Os peregrinos deparam-se ainda, em alguns locais, com a ausência de albergues municipais e com a escassez de camas nos privados ou nos das instituições religiosas, o que, na maior parte das vezes, obriga a procurar outro local e a um acréscimo de quilómetros na tirada.
“Tentei reservar, mas não consegui. Os albergues estão cheios e só havia 15 vagas num [em Hornillos del Camino] e, como não cheguei a tempo, tive que caminhar mais sete quilómetros”, referiu o francês Jean Nöel, na casa dos 70, que estava a caminhar há mais de um mês desde Besançon, em França.
O desengonçado australiano Rod, de 54 anos, admitiu mesmo que “gostaria de ter parado mais vezes ao longo de algumas etapas, para desfrutar do momento e conviver”, mas não o fez porque “tinha receio de já não apanhar cama nos albergues de destino”.
A crescente procura do caminho francês, percorrido no último ano por 226.447 peregrinos, incentiva, também, o aparecimento de negócios paralelos, como o transporte de mochilas, bancas de venda de bens essenciais e lavandarias, quase sempre com preços inflacionados.
Para minimizar a despesa com a lavandaria, um serviço que é essencial e apenas utilizado em situações de recurso, quando a lavagem à mão da pouca roupa que transportam não é suficiente, os peregrinos optam por partilhar as máquinas de lavar.
Outras despesas são, no entanto, impossíveis de contornar, como as relacionadas com a alimentação, visitas a monumentos e igrejas, mesmo beneficiando de algum desconto para peregrinos munidos com a respetiva credencial.
Uma simples banana, fruto que é tido como um alimento completo, rico em potássio, vitaminas, fibras e minerais, essencial na dieta de quem caminha vários quilómetros por dia, pode custar, ao longo do ‘camiño’, um euro e cinquenta cêntimos.
Uma garrafa de água de 1,5 litros pode custar mais cinquenta cêntimos se estiver fresca, uma bebida energética, que num supermercado custa um euro, pode chegar aos 2,50 euros e lavar a roupa na máquina (nos albergues) vai dos dois aos quatro euros.

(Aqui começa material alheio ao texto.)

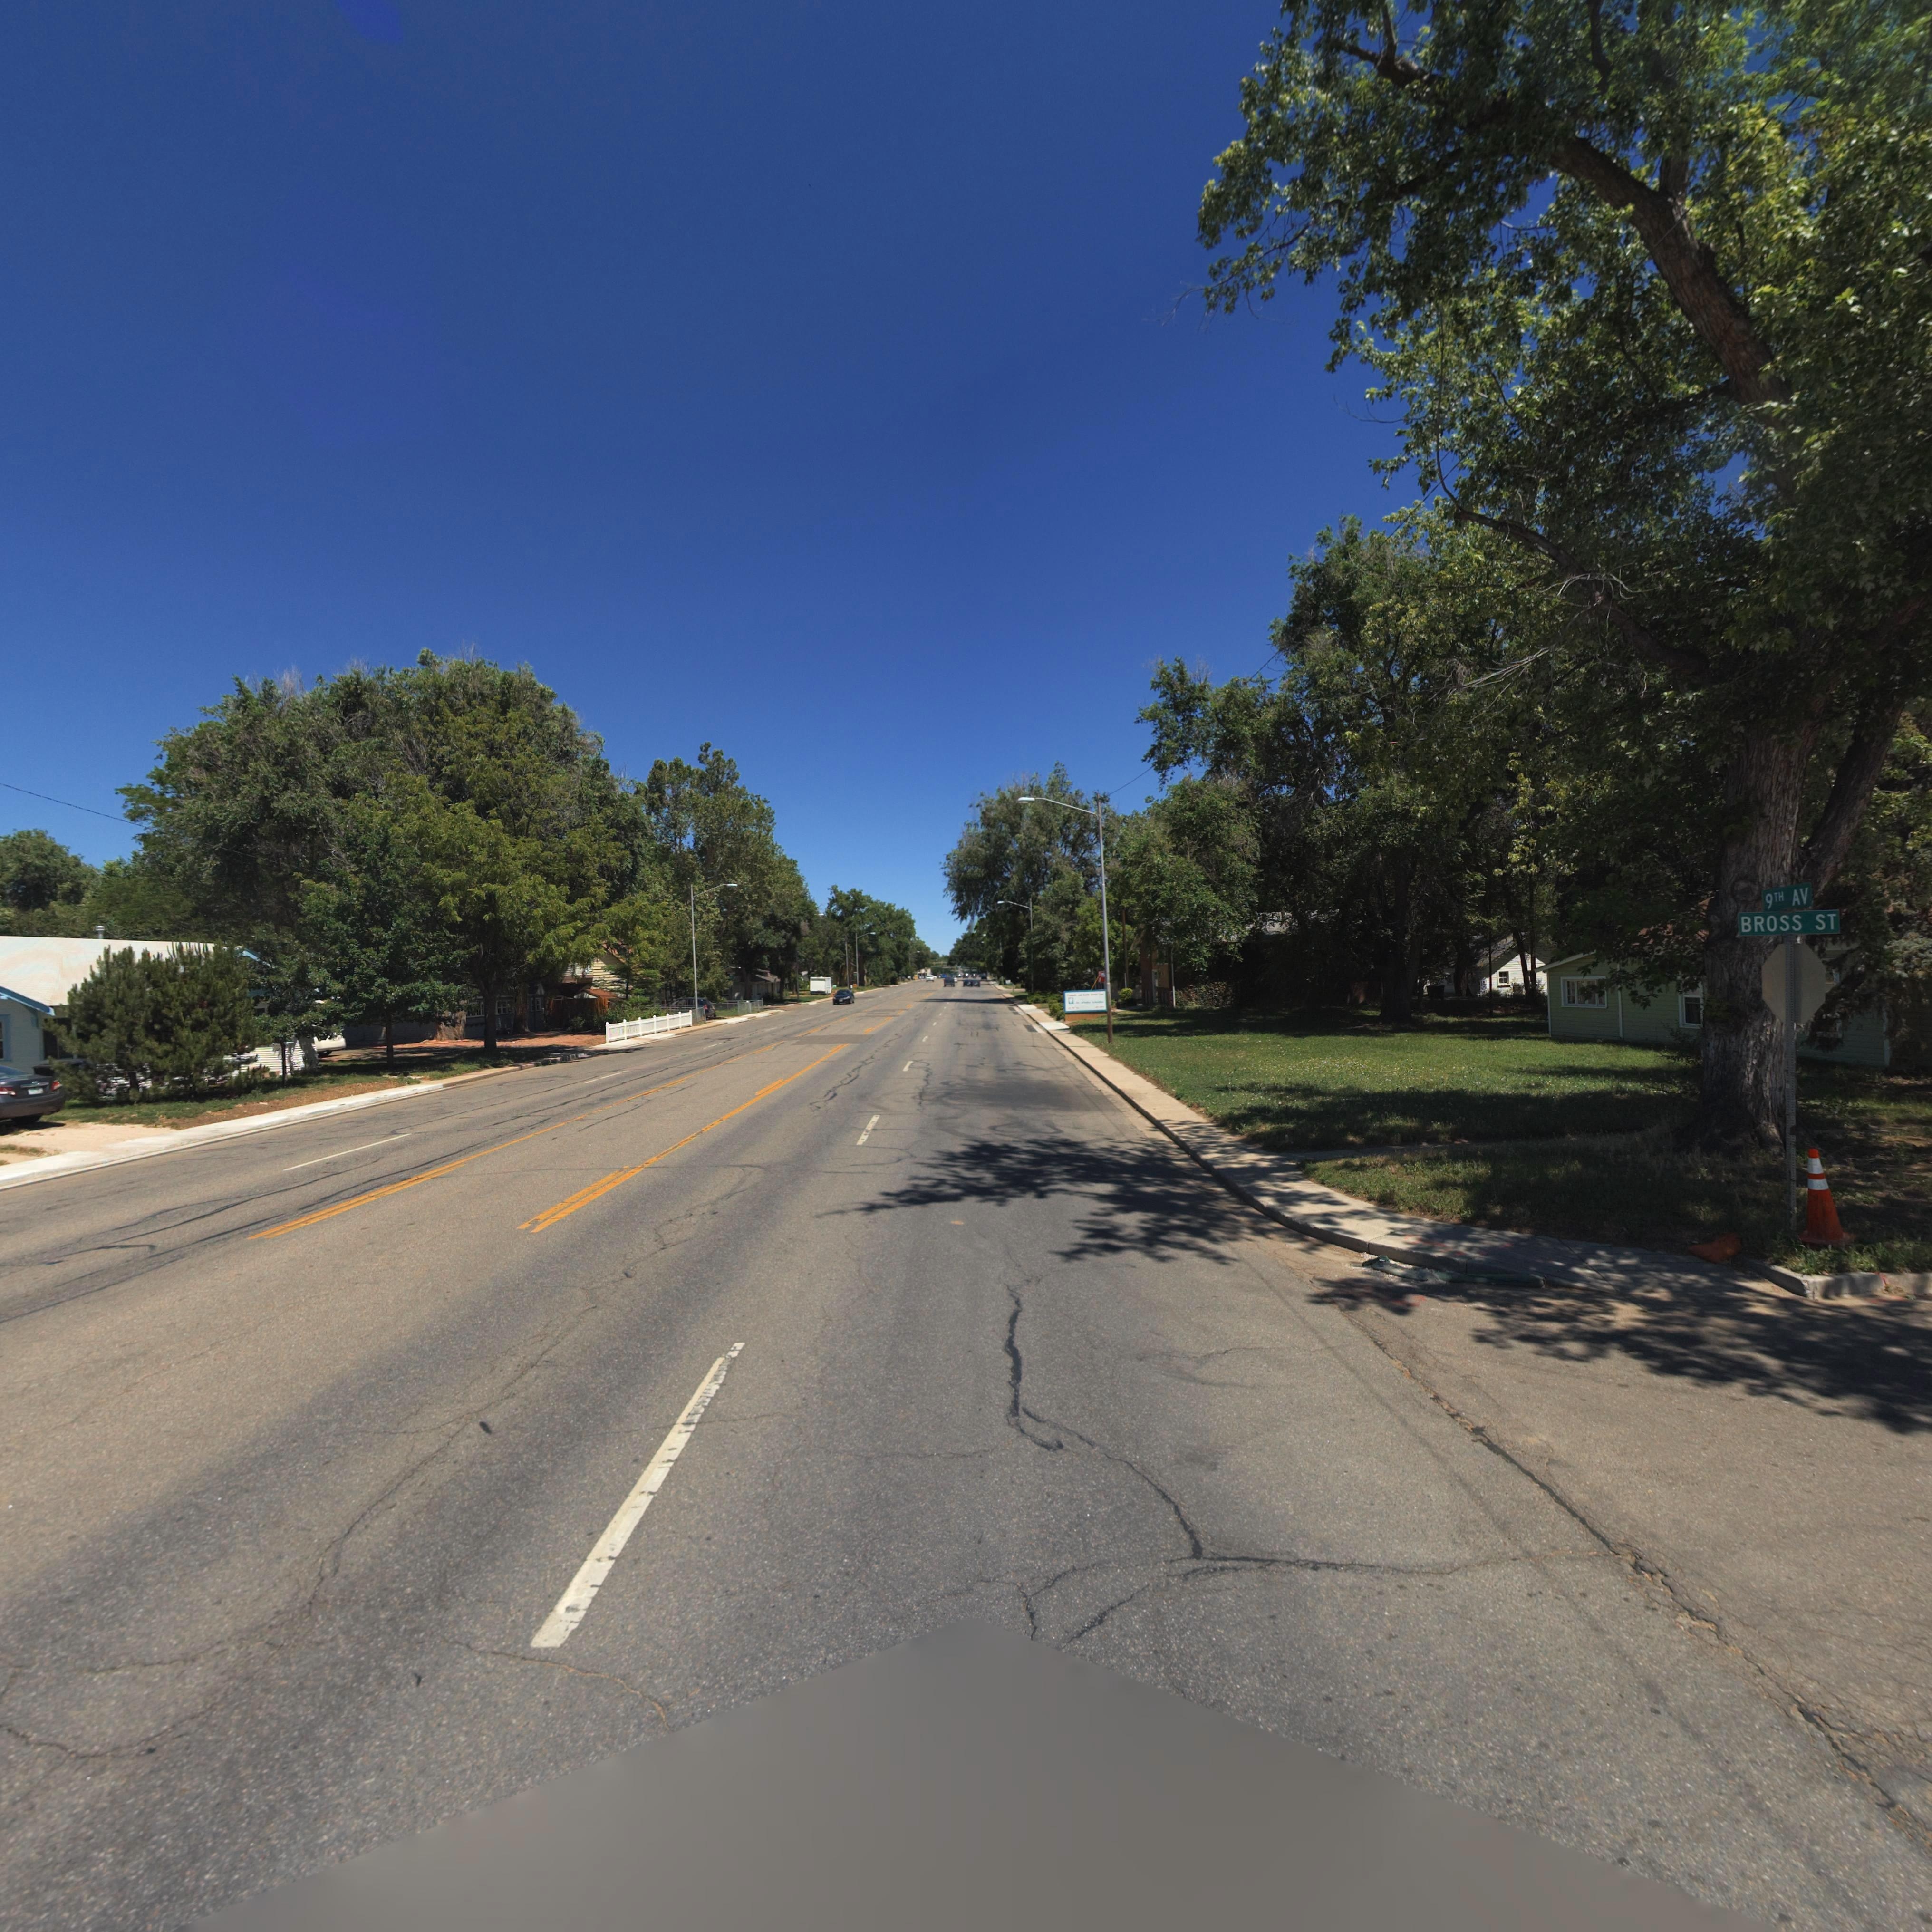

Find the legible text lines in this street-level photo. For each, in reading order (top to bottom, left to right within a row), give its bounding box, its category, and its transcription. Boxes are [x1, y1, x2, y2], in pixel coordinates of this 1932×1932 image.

[1765, 887, 1808, 909] StreetName: 9TH AV
[1740, 913, 1836, 932] StreetName: BROSS ST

Os cafés ao longo da rota, muitas vezes sem concorrência em quilómetros, disponibilizam, a maior parte das vezes, serviços de qualidade duvidosa, mas praticam preços de tabela de restaurante ‘gourmet’. Com o aproximar de Santiago o euro ‘desvaloriza’.
O transporte de mochilas por empresas especializadas custa entre quatro e seis euros, e até os correios de Espanha já entraram no negócio, mas há quem considere que este serviço, que alivia o peso dos ombros dos peregrinos, desvirtua o sentido do ‘camiño’.
Alguns albergues recusam a receção das mochilas transportadas por essas empresas e outros proibiram a entrada de ‘trolleys’ (malas rijas com rodinhas), seja pelo barulho ou pelo objetivo de proteger a essência dos caminhos, contrariando a carga turística e a sua banalização.
No diálogo possível com Kim Téo, através de um aplicativo de tradução automática no telemóvel, o sul-coreano defende que “o transporte de mochilas deve ser um recurso, em situações de dificuldade, e não uma prática habitual”.